YOUR GOAL:
Within the records below, find each line that holds the string "lines", then copy it.

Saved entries

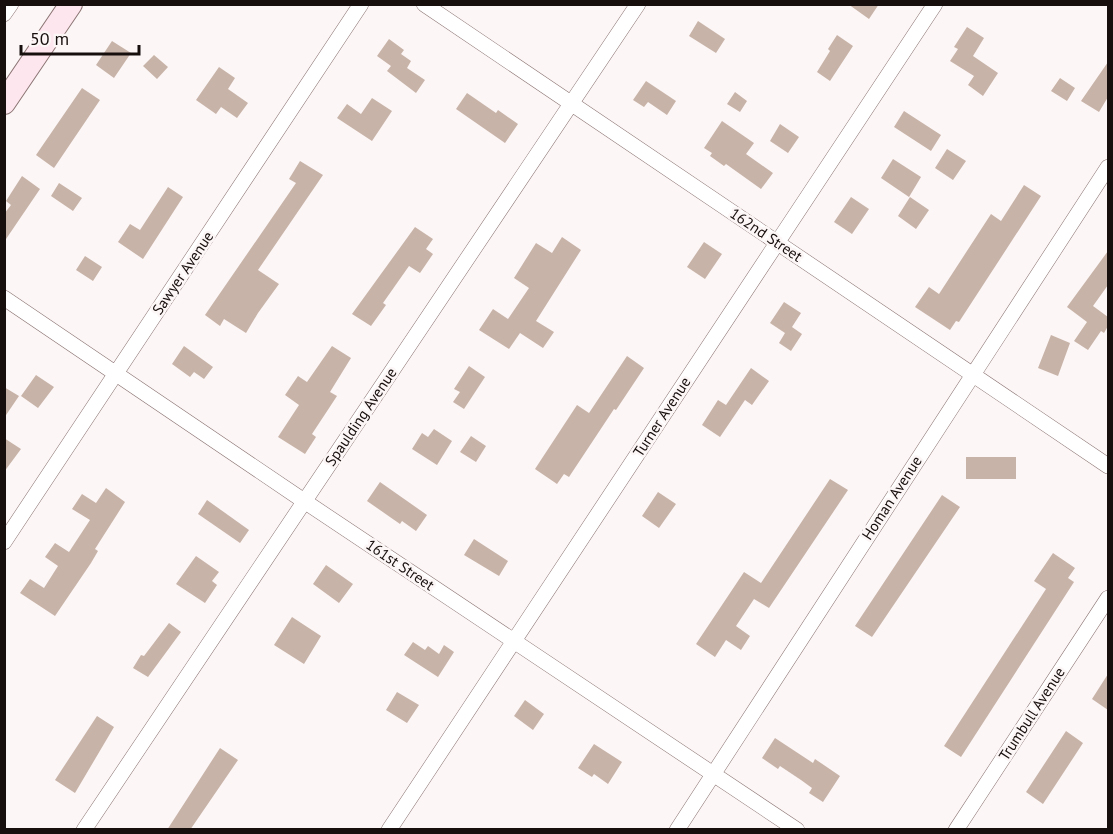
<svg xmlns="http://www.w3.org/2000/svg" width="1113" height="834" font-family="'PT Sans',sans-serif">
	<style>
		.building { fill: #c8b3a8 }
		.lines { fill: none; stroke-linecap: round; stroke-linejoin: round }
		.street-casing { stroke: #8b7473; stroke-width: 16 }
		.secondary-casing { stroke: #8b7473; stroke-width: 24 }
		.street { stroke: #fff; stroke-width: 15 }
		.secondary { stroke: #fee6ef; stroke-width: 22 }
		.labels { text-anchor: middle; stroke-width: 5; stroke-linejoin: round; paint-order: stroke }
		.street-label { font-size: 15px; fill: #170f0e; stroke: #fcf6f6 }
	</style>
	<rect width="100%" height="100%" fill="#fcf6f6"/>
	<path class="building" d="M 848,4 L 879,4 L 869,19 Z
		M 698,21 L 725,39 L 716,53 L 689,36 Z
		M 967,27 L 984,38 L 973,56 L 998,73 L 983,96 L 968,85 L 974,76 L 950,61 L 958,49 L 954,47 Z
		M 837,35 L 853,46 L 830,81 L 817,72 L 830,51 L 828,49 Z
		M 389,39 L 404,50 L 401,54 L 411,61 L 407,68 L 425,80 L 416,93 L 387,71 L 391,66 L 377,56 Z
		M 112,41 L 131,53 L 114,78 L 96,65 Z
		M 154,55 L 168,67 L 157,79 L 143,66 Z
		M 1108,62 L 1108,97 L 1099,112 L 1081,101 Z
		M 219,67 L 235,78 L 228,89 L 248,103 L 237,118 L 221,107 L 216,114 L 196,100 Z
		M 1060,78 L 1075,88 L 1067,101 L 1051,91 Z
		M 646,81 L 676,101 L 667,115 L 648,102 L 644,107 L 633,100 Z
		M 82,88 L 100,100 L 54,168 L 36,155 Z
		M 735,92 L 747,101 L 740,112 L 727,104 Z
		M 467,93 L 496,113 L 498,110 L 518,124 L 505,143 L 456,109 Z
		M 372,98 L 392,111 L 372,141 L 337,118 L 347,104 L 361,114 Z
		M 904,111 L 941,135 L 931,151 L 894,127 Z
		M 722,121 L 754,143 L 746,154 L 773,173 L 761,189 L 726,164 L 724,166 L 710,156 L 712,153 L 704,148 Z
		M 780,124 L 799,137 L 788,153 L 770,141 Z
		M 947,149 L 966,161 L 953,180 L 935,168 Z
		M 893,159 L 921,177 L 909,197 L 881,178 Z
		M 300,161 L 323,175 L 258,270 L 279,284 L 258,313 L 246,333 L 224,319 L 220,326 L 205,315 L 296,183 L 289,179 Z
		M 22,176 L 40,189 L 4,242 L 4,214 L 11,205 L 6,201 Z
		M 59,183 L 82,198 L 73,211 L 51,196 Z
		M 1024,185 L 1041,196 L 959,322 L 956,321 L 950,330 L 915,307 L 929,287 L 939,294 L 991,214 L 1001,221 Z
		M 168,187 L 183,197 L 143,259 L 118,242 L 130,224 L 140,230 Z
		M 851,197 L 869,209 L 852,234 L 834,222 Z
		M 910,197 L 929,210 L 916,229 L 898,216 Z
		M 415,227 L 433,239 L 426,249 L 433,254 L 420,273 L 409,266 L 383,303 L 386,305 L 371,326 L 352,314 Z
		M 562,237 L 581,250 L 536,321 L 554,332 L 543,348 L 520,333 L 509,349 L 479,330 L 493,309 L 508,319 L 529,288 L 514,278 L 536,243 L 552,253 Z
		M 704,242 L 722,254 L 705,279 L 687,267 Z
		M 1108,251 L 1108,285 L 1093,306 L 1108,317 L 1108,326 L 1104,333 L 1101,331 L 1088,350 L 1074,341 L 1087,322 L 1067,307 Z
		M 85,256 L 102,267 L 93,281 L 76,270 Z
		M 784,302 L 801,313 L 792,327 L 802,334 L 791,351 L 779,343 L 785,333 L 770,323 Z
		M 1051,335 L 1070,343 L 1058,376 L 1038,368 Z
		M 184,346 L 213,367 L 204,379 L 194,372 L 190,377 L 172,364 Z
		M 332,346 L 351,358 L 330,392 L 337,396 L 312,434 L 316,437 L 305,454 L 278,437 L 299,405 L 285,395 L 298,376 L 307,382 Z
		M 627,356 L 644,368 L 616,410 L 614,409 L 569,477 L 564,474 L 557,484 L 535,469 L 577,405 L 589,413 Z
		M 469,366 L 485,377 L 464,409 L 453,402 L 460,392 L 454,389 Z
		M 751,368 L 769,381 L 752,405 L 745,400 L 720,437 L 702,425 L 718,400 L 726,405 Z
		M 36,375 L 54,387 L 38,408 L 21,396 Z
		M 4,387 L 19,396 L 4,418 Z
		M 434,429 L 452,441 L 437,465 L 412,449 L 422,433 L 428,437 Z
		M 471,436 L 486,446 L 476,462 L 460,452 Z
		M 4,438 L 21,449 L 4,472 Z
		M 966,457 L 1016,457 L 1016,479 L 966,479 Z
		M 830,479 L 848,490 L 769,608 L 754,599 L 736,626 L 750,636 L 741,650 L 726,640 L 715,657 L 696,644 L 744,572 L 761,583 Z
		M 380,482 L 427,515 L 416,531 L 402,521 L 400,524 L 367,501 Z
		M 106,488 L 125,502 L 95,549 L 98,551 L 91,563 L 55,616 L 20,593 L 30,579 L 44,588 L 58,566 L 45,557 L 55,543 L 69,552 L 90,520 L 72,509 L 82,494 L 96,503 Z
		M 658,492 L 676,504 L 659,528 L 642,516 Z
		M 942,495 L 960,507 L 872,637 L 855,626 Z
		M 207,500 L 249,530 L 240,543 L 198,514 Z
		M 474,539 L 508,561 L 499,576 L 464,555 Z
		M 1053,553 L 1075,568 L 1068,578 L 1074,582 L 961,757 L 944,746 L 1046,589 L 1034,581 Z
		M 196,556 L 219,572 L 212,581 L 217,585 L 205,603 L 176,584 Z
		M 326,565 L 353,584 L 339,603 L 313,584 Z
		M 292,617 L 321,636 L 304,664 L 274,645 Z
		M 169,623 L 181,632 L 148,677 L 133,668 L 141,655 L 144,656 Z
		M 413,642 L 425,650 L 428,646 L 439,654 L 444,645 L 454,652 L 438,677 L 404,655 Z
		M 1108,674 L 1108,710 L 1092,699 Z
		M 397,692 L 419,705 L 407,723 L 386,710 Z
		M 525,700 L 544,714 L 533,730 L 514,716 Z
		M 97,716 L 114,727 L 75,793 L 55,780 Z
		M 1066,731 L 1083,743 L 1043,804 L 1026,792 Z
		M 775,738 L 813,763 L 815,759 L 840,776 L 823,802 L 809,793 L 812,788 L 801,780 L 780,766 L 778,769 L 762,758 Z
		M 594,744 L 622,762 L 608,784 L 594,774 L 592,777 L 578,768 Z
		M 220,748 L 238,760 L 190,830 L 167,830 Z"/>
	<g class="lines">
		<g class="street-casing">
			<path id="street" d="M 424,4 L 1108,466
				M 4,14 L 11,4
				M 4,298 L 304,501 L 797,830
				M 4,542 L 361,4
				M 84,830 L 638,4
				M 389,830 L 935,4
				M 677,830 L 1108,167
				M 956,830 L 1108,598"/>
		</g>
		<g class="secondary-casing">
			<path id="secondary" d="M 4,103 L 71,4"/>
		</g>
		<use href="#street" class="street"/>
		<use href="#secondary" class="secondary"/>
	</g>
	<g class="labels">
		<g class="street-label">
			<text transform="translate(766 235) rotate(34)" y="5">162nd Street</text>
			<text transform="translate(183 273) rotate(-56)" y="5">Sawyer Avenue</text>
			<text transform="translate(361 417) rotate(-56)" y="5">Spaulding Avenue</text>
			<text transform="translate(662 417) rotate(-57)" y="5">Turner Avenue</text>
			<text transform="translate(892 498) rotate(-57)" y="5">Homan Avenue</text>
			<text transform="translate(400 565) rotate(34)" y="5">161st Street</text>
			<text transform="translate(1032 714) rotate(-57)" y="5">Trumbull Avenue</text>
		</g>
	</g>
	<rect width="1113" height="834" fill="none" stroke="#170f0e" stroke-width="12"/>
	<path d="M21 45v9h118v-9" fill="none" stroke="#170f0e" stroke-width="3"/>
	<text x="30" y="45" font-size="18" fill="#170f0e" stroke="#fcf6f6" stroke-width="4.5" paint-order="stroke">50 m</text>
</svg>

OUTPUT FOR THIS EXERCISE:
		.lines { fill: none; stroke-linecap: round; stroke-linejoin: round }
	<g class="lines">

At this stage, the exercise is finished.